** start EXERCISE INPUT **
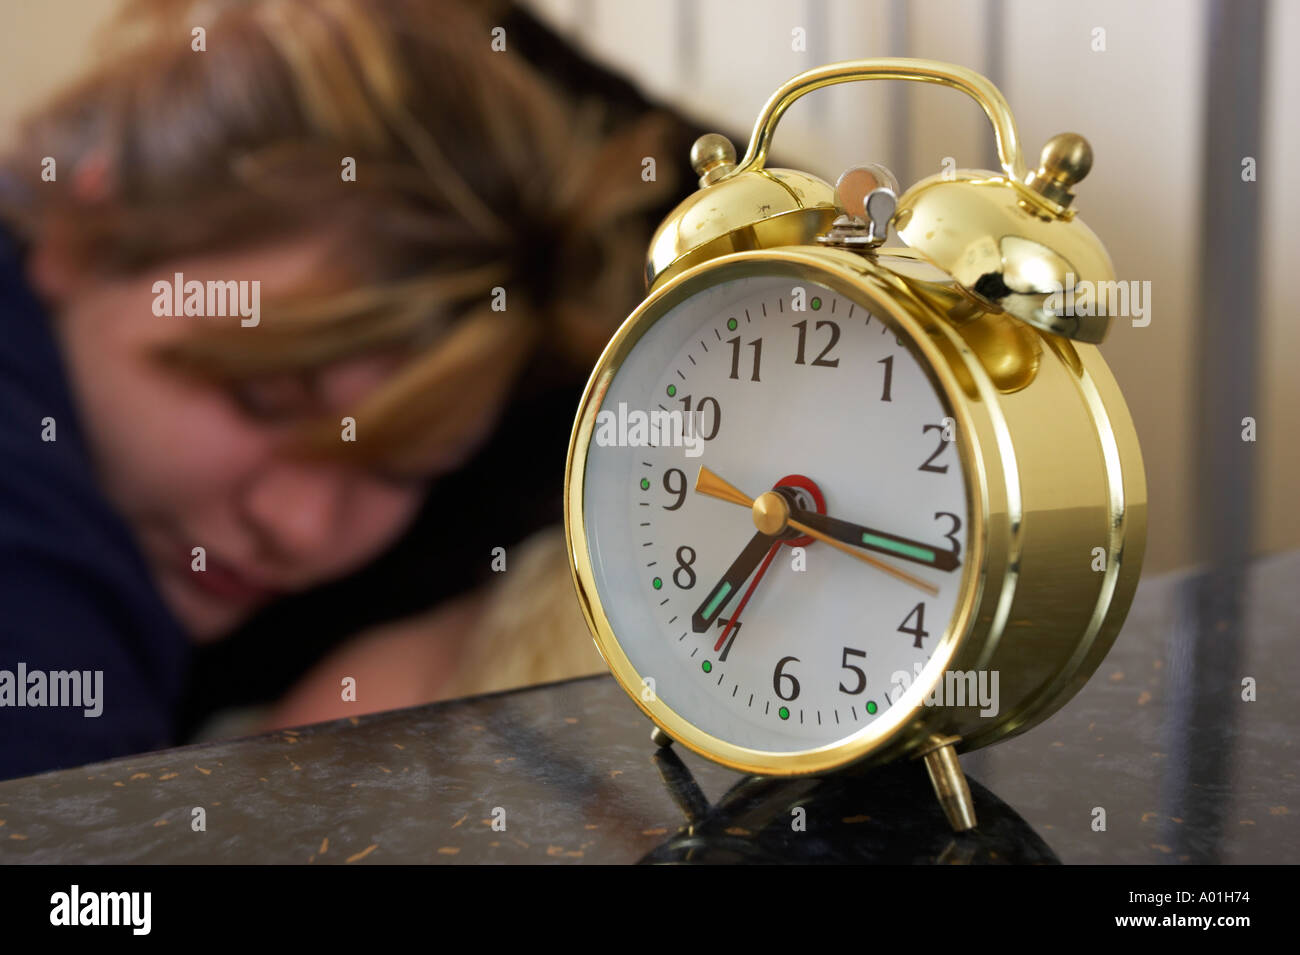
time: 7:16
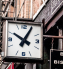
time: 10:04
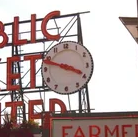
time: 3:48
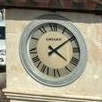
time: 4:09
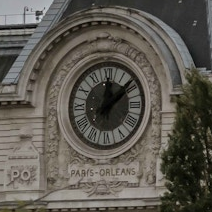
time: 12:08
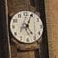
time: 5:04
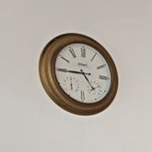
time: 4:44
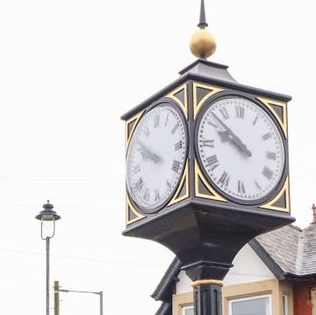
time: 9:51
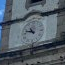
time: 10:47
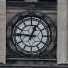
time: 12:46
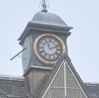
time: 11:11
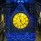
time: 4:57
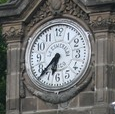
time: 6:37
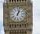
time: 1:02
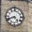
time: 4:41
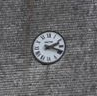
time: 2:18
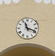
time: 11:18
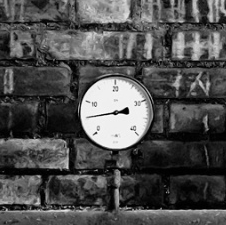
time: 2:45
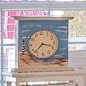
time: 3:37
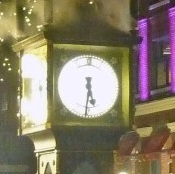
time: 5:31
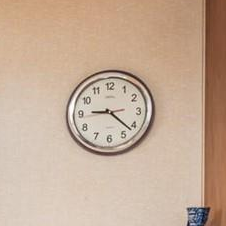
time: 9:21
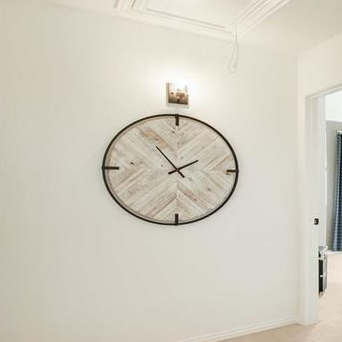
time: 1:54
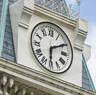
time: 6:10
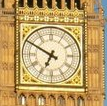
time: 6:49
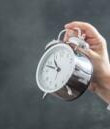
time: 10:48
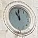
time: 10:59
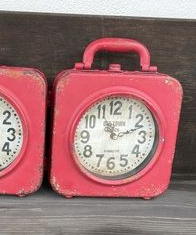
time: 11:11
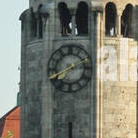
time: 7:12
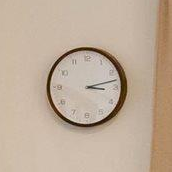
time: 3:12
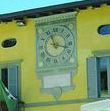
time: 11:17
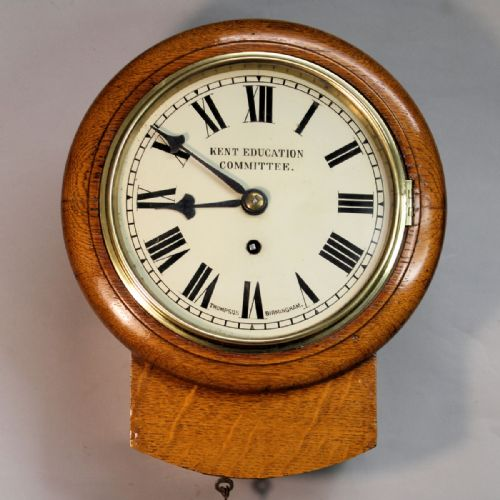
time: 8:50
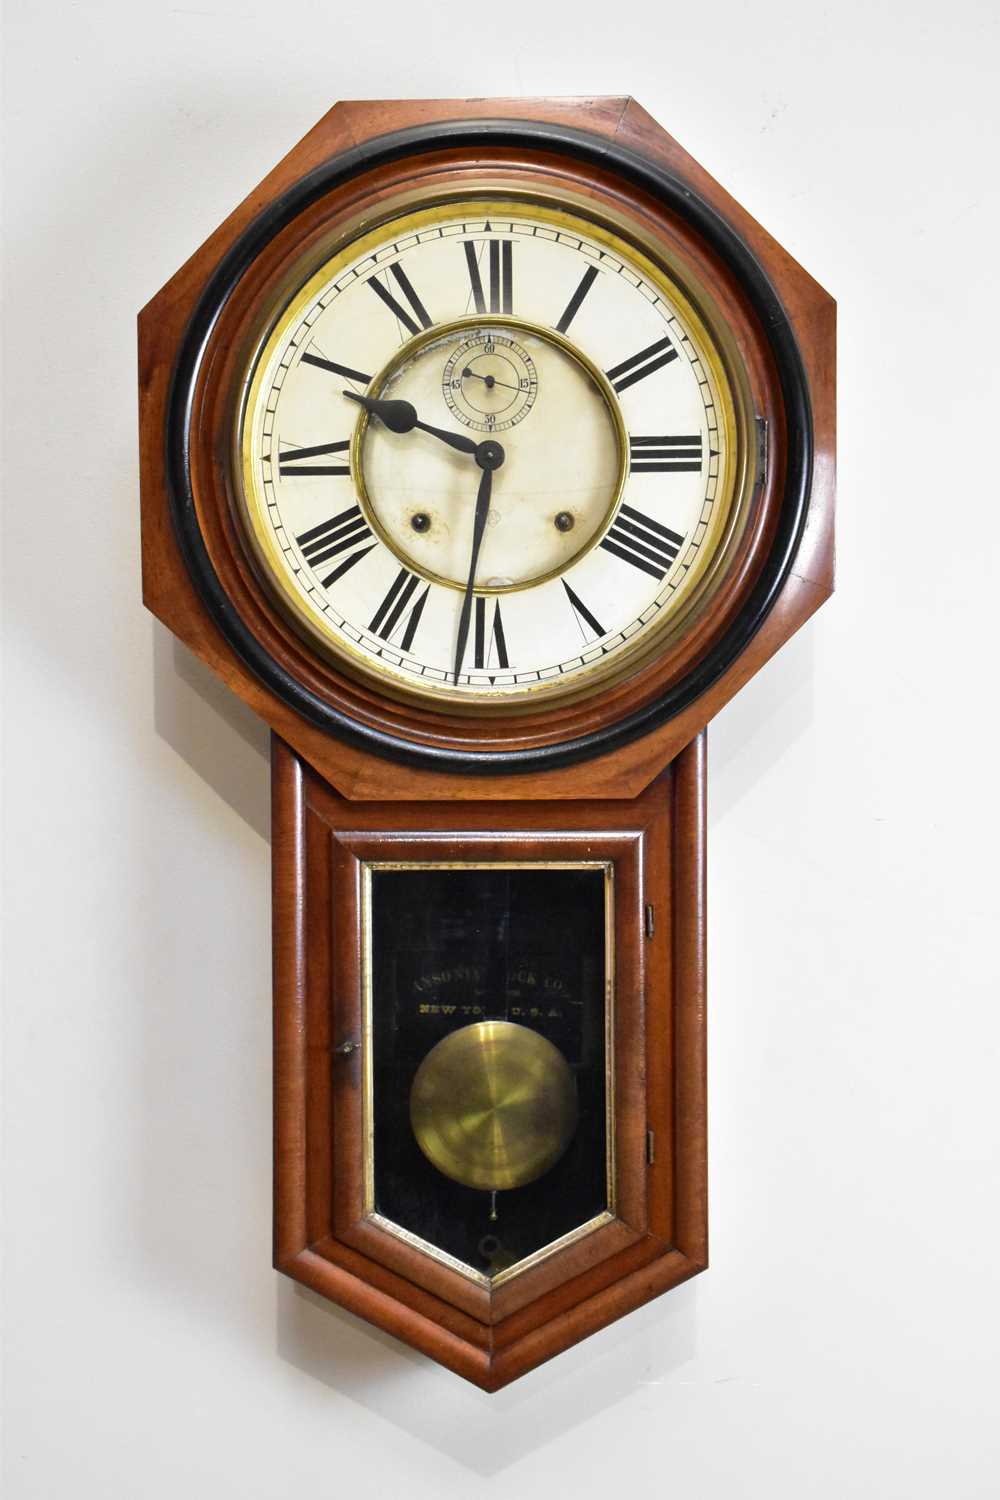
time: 9:31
** end EXERCISE INPUT **
■ REQUIREMENT: Rewrite every row above so that "time" becomes "reading" and nothing else changes. Leave the pictures out.

■ THE OUTPUT:
reading: 7:16
reading: 10:04
reading: 3:48
reading: 4:09
reading: 12:08
reading: 5:04
reading: 4:44
reading: 9:51
reading: 10:47
reading: 12:46
reading: 11:11
reading: 4:57
reading: 6:37
reading: 1:02
reading: 4:41
reading: 2:18
reading: 11:18
reading: 2:45
reading: 3:37
reading: 5:31
reading: 9:21
reading: 1:54
reading: 6:10
reading: 6:49
reading: 10:48
reading: 10:59
reading: 11:11
reading: 7:12
reading: 3:12
reading: 11:17
reading: 8:50
reading: 9:31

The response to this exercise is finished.